What the recent move tells us is threefold. First, the risk sentiment story is nuanced. A pure fear trade usually pushes the ratio higher, as investors crowd into gold first. The ratio settling near 60 suggests the current environment is not pure panic. Second, inflation expectations are elevated but not unanchored. Both metals are responding to monetary concerns, with silver getting an extra push from its industrial use case. Third, industrial demand appears to be holding up even as growth forecasts soften. That is a quietly constructive signal for anyone watching the real economy through the lens of the commodities complex.

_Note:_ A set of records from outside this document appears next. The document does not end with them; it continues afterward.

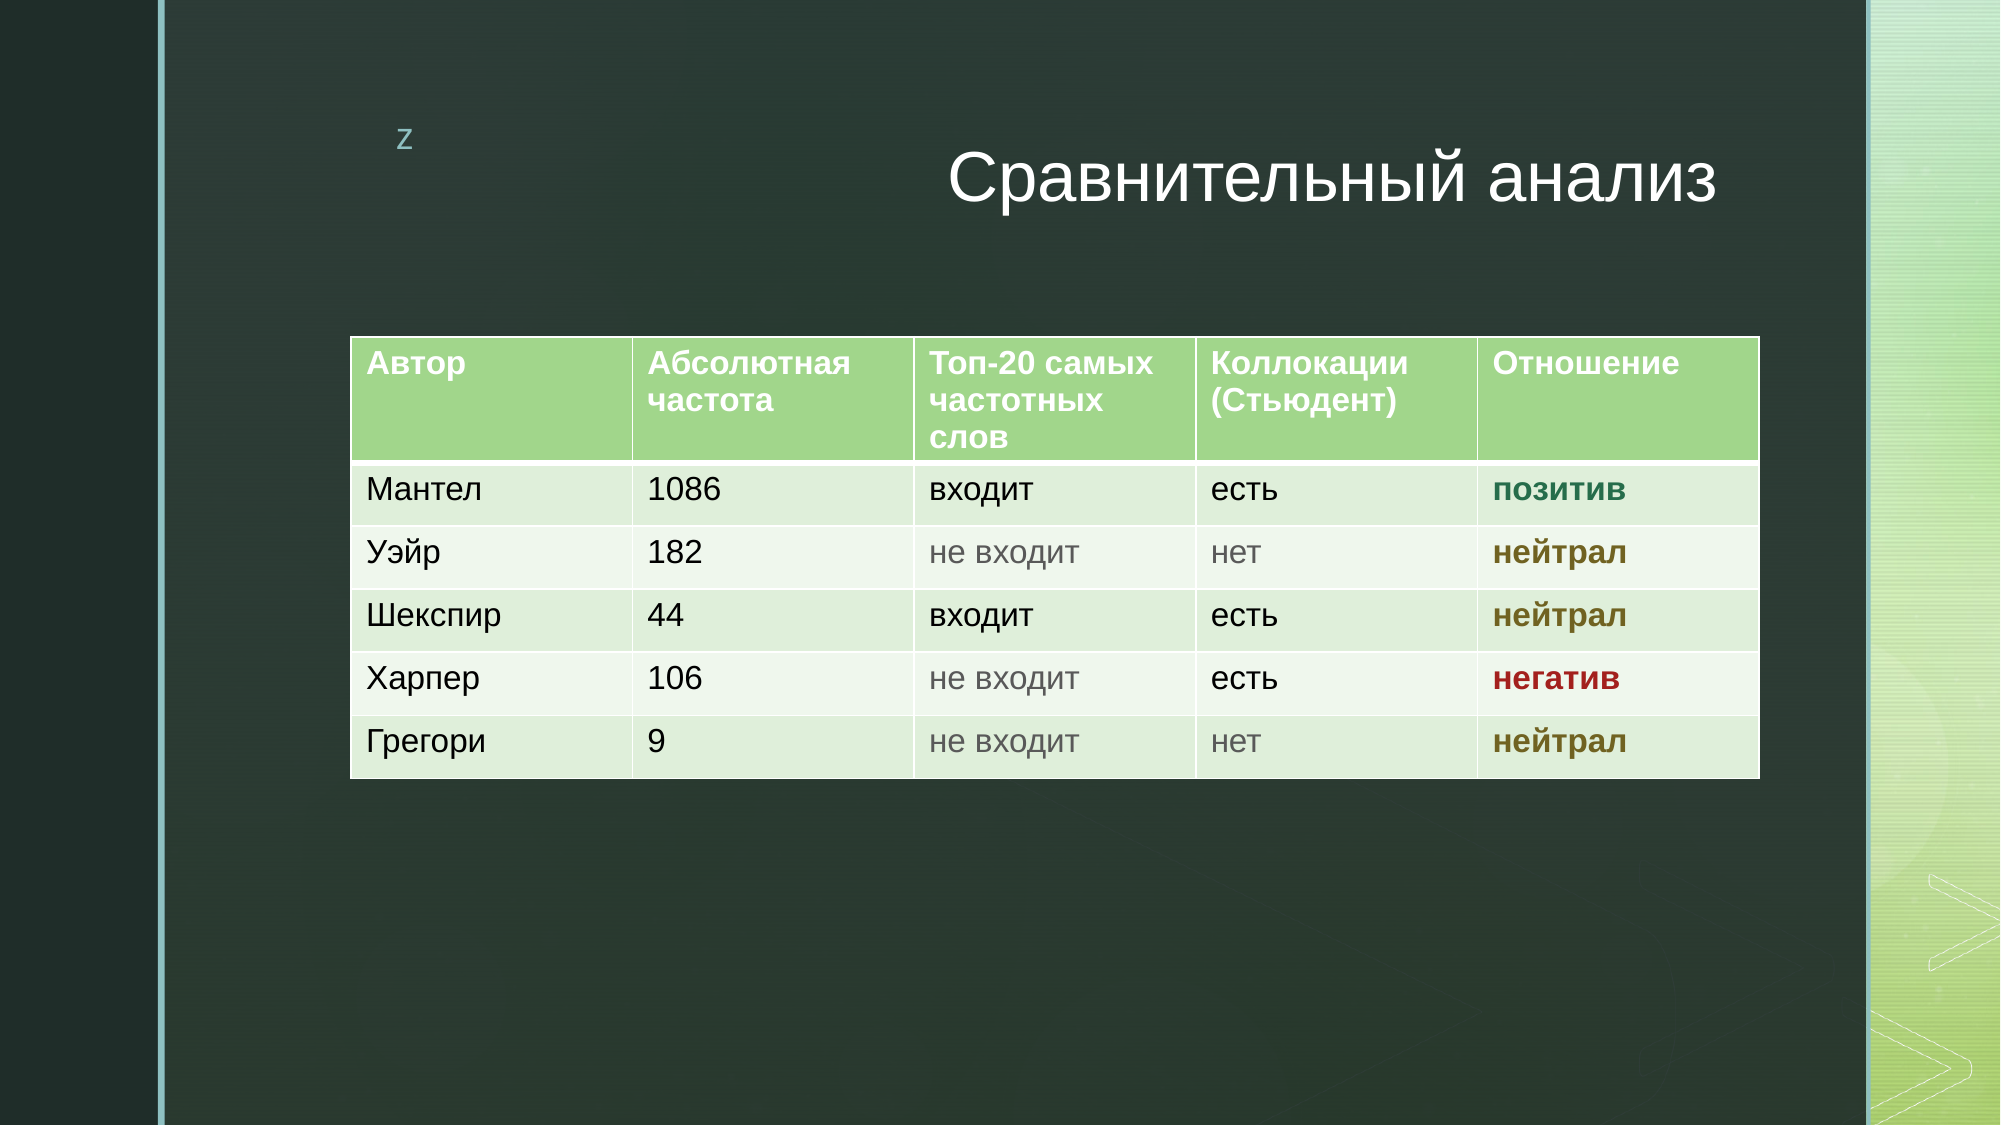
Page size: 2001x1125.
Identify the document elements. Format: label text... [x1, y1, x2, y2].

table_header Топ-20 самых частотных слов [915, 338, 1195, 460]
table_cell входит [915, 466, 1195, 525]
table_cell позитив [1478, 466, 1758, 525]
table_cell Мантел [352, 466, 632, 525]
table_cell есть [1197, 590, 1477, 651]
table_cell нейтрал [1478, 716, 1758, 778]
table_cell Уэйр [352, 527, 632, 588]
table_header Отношение [1478, 338, 1758, 460]
table_cell 106 [633, 653, 913, 715]
title Сравнительный анализ [428, 132, 1734, 310]
table_cell Грегори [352, 716, 632, 778]
table_cell нет [1197, 716, 1477, 778]
table_cell есть [1197, 653, 1477, 715]
table_header Абсолютная частота [633, 338, 913, 460]
table_cell Шекспир [352, 590, 632, 651]
table_header Автор [352, 338, 632, 460]
table_cell Харпер [352, 653, 632, 715]
table_cell есть [1197, 466, 1477, 525]
picture [1871, 0, 2001, 1125]
table_cell не входит [915, 653, 1195, 715]
table_header Коллокации (Стьюдент) [1197, 338, 1477, 460]
table_cell нет [1197, 527, 1477, 588]
table_cell не входит [915, 527, 1195, 588]
table_cell 44 [633, 590, 913, 651]
table_cell 1086 [633, 466, 913, 525]
table_cell 9 [633, 716, 913, 778]
table_cell не входит [915, 716, 1195, 778]
table_cell 182 [633, 527, 913, 588]
table_cell нейтрал [1478, 590, 1758, 651]
table_cell входит [915, 590, 1195, 651]
table_cell негатив [1478, 653, 1758, 715]
table_cell нейтрал [1478, 527, 1758, 588]
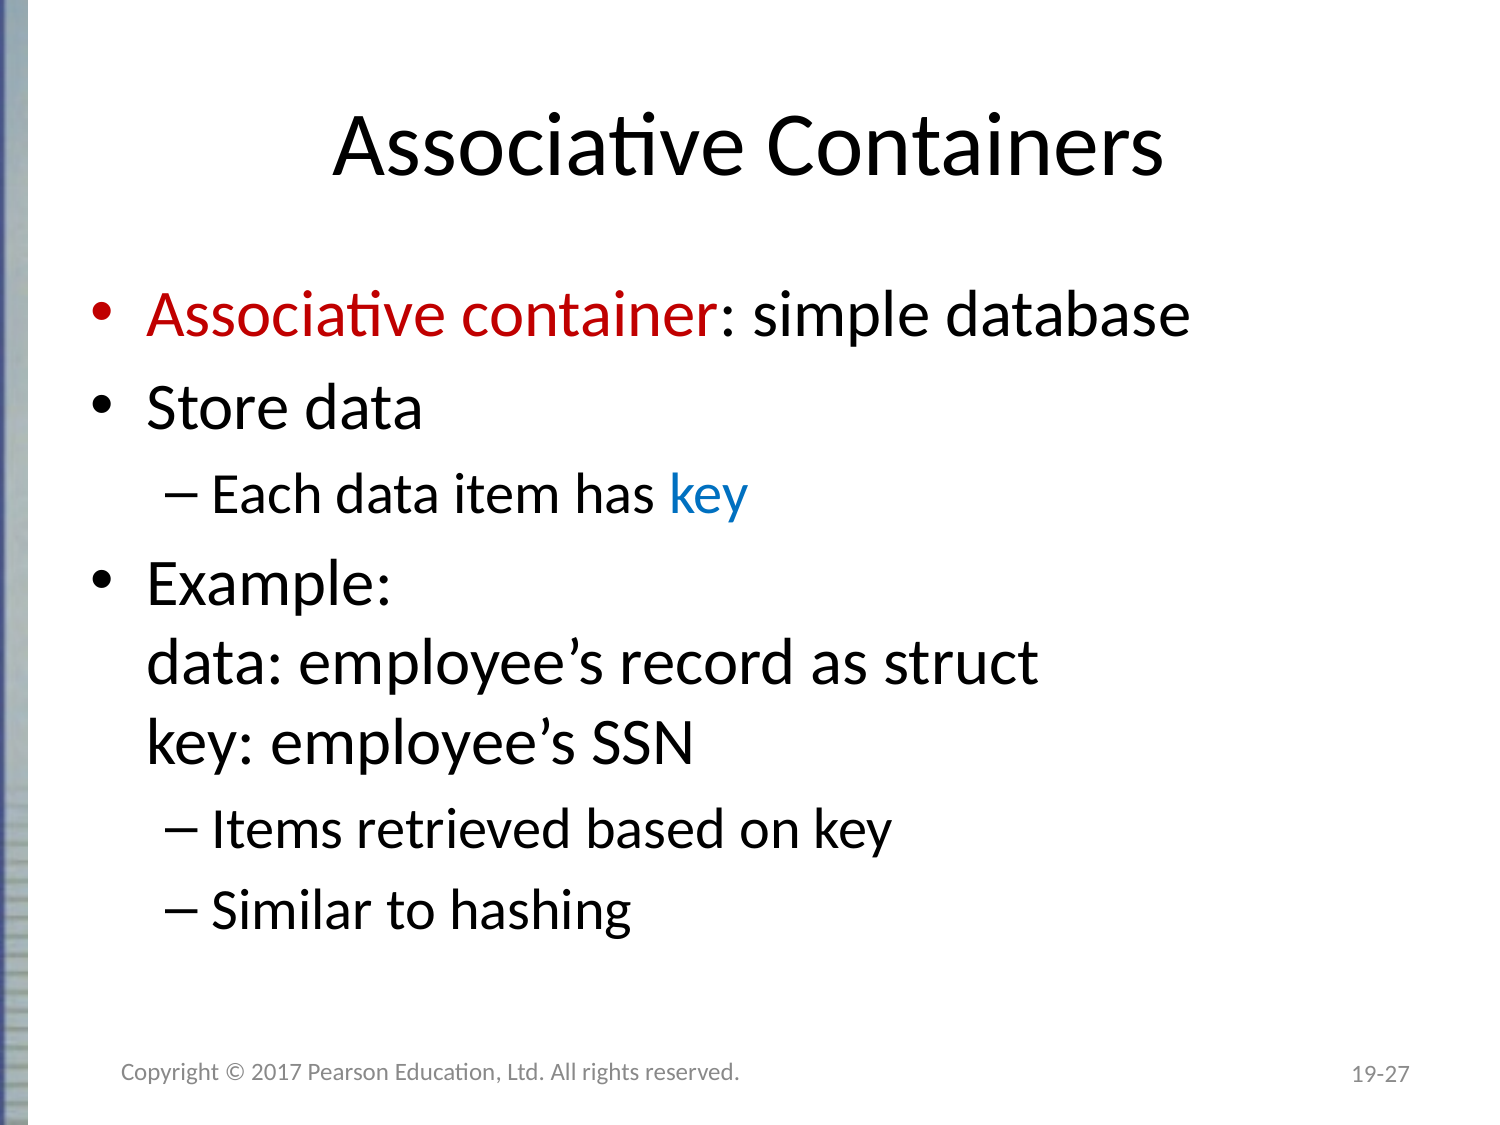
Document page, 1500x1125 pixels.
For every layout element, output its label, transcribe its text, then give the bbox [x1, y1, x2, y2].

picture [0, 0, 28, 1125]
title Associative Containers [75, 45, 1425, 233]
slide_number 19-27 [1074, 1042, 1425, 1103]
footer Copyright © 2017 Pearson Education, Ltd. All rights reserved. [75, 1040, 788, 1100]
list Associative container: simple database Store data Each data item has key Example: data: employee’s record as struct key: employee’s SSN Items retrieved based on key Similar to hashing [75, 262, 1425, 1005]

The takeaway: For a retirement-oriented portfolio, precious metals continue to do their job as purchasing-power insurance, with the ratio suggesting balance rather than chase.


The Deal Room

M&A / Investments

  • Ares Management agreed to acquire Whitestone REIT in a $1.7 billion all-cash take-private deal.
  • Hexagon agreed to buy Baker Hughes' Waygate Technologies non-destructive testing unit for $1.45 billion.
  • Gilead Sciences agreed to acquire German oncology biotech Tubulis for roughly $5 billion.

IPO / Listings

  • SpaceX filed a confidential S-1 on 1 April targeting a valuation near $1.75 trillion, with the full prospectus expected within weeks and a reported 30% retail allocation.
  • Defense drone maker Aevex priced its IPO at $20 and opened at $23.01 on debut, raising $320 million.

Retirement Lens

A week like this rewards the boring things. Diversification across asset classes. Enough cash or short-duration bonds to avoid selling equities during an overnight reversal. A precious metals position sized for insurance, not speculation. And a plan that assumes ceasefires occasionally break before breakfast.

The S&P 500 is at record highs. Gold is near record highs. Oil is back near $90. All three can be true at once. For anyone drawing or planning to draw income from a portfolio, the work this week is not to predict Wednesday's outcome. It is to make sure the portfolio can handle either one.

Headline Hunt

  • Trump threatened to destroy every power plant and bridge in Iran if Tehran rejects a deal.
  • U.S. gasoline hit a national average of $4.05 per gallon Sunday, with the Energy Secretary saying sub-$3 gas may not return until next year.
  • Initial jobless claims fell to 207,000, the lowest four-week average since June 2024.
  • March PPI rose 4.0% year-over-year, with a 0.5% monthly gain below the 1.1% consensus.
  • San Francisco Fed's Mary Daly said policy is "slightly restrictive" and favored a wait-and-see posture.
  • Former Treasury Secretary Janet Yellen said she still sees a chance of a Fed cut this year despite the oil shock.
  • JPMorgan posted Q1 net income of $16.49 billion on revenue of $50.54 billion, though it trimmed full-year NII guidance.